Extrait du document

......

Prises de paroles

 

Dimanche 23 octobre 2011
30ème dimanche

"S'il crie vers moi je l'écouterai"

Lectures
• Livre de l'Exode (Ex 22, 20-26)
• Lettre de saint Paul Apôtre aux Thessaloniciens (1 Th 1, 5c-10)
• Evangile de Jésus Christ selon saint Matthieu (Mt 22, 34-40)


Mot d’accueil.
Bonjour. La liturgie de la Parole d’aujourd’hui offre un menu qui convient à tout le monde : les habitués de cette communauté, les occasionnels et les nouveaux. Car il s’agit d’une invitation au rêve et à l’action. Rêver d’amour sachant que l’on rêve, que l’on n’y arrivera que partiellement et agir avec détermination sachant qu’il faudra recommencer après la pause - repos. Nous sommes donc invités à rêver et à agir : au nom du Père, du Fils et du Saint Esprit

Jésus Asurmendi.

DOMINIQUE

Après la lecture à haute voix des lectures proposées pour aujourd'hui, un extrait du livre de l'Exode, des extraits raboutés du psaume 18 ou 17, un extrait de la lettre de St Paul aux Thessaloniciens puis de l'évangile de St Matthieu, notre tour de table des quatorze personnes présentes à la préparation de la messe a permis des échanges autour de l'amour.

......

Informations affichées
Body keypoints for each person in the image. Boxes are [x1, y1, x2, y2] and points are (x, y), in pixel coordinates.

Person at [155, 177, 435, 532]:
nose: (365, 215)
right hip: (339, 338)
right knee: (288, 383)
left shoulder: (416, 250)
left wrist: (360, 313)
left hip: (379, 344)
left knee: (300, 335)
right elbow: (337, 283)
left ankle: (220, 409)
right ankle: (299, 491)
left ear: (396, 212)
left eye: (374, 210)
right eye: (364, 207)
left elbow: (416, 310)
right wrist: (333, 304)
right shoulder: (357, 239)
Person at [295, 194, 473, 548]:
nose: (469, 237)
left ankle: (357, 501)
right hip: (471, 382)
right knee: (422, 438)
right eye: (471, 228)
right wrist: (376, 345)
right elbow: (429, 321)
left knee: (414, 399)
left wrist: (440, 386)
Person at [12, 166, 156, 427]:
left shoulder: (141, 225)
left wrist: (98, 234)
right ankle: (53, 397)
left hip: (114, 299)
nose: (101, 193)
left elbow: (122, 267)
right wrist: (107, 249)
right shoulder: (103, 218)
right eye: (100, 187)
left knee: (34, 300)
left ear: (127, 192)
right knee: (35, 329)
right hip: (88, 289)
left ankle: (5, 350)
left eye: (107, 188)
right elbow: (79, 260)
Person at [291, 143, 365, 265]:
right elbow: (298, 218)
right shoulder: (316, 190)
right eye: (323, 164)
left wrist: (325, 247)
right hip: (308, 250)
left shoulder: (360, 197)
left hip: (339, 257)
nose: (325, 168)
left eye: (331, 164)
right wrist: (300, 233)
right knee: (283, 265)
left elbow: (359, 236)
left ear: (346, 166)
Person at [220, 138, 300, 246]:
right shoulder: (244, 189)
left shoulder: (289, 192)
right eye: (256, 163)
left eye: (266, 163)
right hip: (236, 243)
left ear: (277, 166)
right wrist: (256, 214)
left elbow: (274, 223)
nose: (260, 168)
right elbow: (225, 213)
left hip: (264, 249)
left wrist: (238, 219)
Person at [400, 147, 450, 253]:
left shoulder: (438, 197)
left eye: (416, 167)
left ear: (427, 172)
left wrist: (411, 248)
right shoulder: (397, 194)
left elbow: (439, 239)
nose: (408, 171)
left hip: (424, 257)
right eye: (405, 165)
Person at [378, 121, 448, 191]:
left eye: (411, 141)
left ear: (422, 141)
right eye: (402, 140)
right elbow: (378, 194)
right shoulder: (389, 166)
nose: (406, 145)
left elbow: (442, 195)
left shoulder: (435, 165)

......

Énoncé du problème
Résumez en deux phrases le texte sur la messe du 30e dimanche, le 23 octobre 2011. Les items n'interviennent en rien ici.

Solution rédigée
Le mot d'accueil présente la liturgie de la Parole du jour comme une invitation à rêver d'amour et à agir avec détermination, qui convient aux habitués comme aux occasionnels et aux nouveaux. Après la lecture à haute voix des textes proposés, le tour de table des quatorze personnes présentes à la préparation de la messe a permis des échanges autour de l'amour.